┌─ POTONGAN DOKUMEN

WUDHU ALA RASULULLAH SAW










NGAJI FIQIH  WUDHU ALA RASULULLAH SAW



PENDAHULUAN
فَمَنْ كَانَ يَرْجُو لِقَاءَ رَبِّهِ فَلْيَعْمَلْ عَمَلًا صَالِحًا وَلَا يُشْرِكْ بِعِبَادَةِ رَبِّهِ أَحَدًا
Barangsiapa mengharap perjumpaan dengan Tuhannya, maka hendaklah ia mengerjakan amal yang saleh dan janganlah ia mempersekutukan seorangpun dalam beribadat kepada Tuhannya“.” (QS. Al Kahfi: 110)

Ibnu Katsir rahimahullah menjelaskan, “Maka hendaklah ia mengerjakan amal yang saleh”, maksudnya adalah mencocoki syariat Allah (mengikuti petunjuk Nabi shallallahu ‘alaihi wa sallam). Dan “janganlah ia mempersekutukan seorangpun dalam beribadat kepada Tuhannya”, maksudnya selalu mengharap wajah Allah semata dan tidak berbuat syirik pada-Nya. Inilah dua rukun diterimanya ibadah, yaitu harus ikhlas karena Allah dan mengikuti petunjuk Rasulullah shallallahu ‘alaihi wa sallam.”( Shohih Tafsir Ibnu Katsir oleh Syaikh Musthofa Al Adawiy hafidzahullah hal. 57/III, Mesir.)
Dari ayat dan petikan tafsir di atas dapat diambil kesimpulan bahwa syarat diterimanya suatu ibadah adalah :
1. Ikhlas, yaitu  “kesesuaian amalan bathin (hati) seorang hamba dengan dhohirnya/anggota badannya (Madarijus Salikin oleh Ibnul Qoyyim rohimahullah hal. 91/II) .
2. Ittiba, yaitu mengikuti apa yang beliau perintahkan/syari’atkan merupakan salah satu hak beliau yang teragung yang harus kita tunaikan”( Syarh Tsalatsatul Ushul oleh Syaikh Muhammad bin Sholeh Al Utsaimin hal. 98, terbitan Daruts Tsuraya, Riyadh).
  
PEMBAHASAN
DALIL WUDHU
  
Hai orang-orang yang beriman, apabila kamu hendak mengerjakan shalat, Maka basuhlah mukamu dan tanganmu sampai dengan siku, dan sapulah kepalamu dan (basuh) kakimu sampai dengan kedua mata kaki, ..”.(QS. AL MAIDAH, 6)
Dari ayat di atas, dapat disimpulkan bahwa rukun wudhu itu ada empat dan ditambahkan lagi oleh para ulama dengan niat dan tertib. Maka, rukun wudhu adalah sebagai berikut:1. Niat, 2. Membasuh muka, 3. Membasuh kedua tangan hingga siku, 4. Mengusap kepala, 5. Membasuh kedua kaki hingga mata kaki &  6. Berurutan.

└─

> **PERINTAH TUGAS**: Menurut potongan dokumen tentang wudhu, apa dua syarat diterimanya suatu ibadah?

┌─ ENTRI YANG DIBERIKAN

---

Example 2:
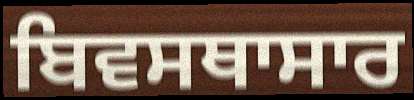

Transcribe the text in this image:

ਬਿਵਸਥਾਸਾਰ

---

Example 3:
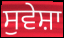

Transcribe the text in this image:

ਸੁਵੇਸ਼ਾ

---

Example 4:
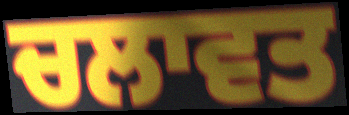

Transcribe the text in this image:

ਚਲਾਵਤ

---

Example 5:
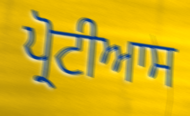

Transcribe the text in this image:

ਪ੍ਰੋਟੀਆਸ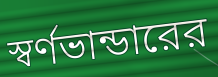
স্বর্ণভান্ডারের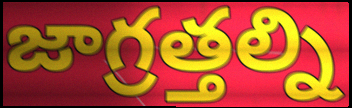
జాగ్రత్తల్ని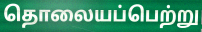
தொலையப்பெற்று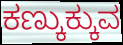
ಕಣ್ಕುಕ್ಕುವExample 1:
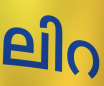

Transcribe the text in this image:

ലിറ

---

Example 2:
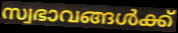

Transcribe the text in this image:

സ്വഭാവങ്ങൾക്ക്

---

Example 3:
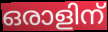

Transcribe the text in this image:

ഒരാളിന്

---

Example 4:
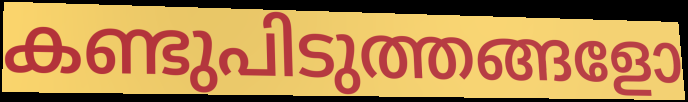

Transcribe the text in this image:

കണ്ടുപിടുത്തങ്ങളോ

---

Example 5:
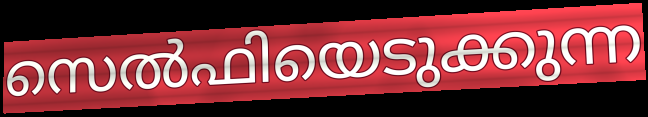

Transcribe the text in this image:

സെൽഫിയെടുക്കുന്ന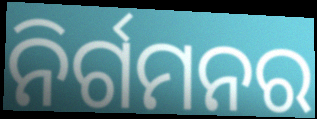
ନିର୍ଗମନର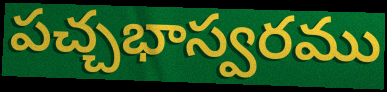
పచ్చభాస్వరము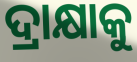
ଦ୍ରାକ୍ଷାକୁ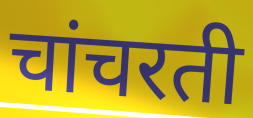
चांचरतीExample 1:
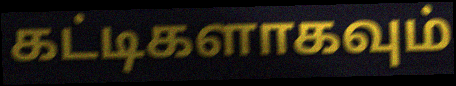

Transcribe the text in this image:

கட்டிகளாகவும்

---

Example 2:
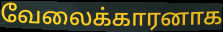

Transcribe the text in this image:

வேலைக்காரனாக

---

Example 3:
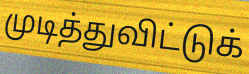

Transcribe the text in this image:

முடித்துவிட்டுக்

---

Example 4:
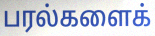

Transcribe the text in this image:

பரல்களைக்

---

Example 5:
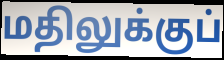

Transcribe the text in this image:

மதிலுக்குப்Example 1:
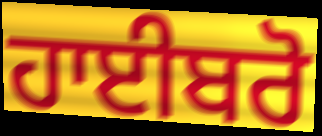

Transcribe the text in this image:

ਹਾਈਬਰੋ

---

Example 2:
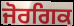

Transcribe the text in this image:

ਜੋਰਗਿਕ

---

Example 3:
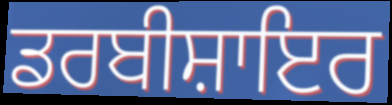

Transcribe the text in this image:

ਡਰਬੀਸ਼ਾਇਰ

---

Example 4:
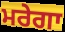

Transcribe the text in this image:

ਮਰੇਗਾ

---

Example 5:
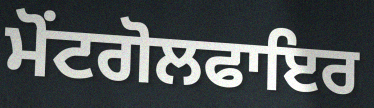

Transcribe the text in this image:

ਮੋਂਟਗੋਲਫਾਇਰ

└─
┌─ ENTRI YANG DIBERIKAN

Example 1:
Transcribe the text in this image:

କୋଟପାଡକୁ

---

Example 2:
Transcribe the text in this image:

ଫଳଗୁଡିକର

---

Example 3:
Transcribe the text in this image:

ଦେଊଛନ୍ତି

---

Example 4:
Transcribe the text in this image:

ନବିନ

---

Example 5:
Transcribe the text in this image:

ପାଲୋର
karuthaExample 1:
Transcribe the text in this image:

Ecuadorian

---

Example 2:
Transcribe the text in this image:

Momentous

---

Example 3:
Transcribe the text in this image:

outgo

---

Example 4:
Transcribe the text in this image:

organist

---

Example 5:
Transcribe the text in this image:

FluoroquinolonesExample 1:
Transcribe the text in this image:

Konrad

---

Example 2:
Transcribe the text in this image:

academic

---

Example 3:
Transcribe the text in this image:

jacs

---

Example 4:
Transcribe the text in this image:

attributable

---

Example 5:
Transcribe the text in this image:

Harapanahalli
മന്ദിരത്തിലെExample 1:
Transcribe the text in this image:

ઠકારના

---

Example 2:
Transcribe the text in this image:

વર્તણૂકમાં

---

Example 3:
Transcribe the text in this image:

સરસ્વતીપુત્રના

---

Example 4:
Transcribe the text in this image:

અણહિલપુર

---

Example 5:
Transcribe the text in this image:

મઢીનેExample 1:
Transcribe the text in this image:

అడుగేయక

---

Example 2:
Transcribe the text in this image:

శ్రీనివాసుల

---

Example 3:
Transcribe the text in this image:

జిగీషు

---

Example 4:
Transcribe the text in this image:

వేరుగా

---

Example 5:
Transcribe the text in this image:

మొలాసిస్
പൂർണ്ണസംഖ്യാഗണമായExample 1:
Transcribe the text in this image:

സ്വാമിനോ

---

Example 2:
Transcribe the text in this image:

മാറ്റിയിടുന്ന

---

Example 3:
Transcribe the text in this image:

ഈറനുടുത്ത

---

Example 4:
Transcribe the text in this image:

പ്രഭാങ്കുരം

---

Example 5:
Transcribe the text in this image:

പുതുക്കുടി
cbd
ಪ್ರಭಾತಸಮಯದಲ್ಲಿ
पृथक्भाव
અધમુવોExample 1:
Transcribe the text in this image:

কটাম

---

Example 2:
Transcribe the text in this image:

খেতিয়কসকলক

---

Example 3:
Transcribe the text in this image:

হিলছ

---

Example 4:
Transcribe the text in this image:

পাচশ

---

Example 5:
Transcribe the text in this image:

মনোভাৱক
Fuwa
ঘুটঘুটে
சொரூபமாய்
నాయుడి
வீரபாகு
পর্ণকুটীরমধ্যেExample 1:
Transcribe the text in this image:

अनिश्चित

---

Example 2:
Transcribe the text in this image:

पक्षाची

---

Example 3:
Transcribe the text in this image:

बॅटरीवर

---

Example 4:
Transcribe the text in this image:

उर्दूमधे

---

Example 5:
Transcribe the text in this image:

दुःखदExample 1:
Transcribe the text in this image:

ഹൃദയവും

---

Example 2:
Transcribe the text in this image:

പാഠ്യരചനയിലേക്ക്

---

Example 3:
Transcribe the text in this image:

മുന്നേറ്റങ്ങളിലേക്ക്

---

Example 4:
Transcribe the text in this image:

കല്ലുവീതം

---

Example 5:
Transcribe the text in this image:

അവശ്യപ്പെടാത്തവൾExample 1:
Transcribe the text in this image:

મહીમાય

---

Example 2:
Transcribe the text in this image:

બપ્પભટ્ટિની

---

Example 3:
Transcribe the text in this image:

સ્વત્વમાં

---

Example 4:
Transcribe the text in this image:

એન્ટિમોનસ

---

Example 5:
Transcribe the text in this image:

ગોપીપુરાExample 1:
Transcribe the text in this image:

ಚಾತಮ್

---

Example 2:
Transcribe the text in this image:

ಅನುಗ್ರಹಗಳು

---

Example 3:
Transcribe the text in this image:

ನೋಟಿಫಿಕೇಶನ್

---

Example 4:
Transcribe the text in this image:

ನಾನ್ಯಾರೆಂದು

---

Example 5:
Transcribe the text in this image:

└─

> **HASIL**: Ikhlas dan ittiba.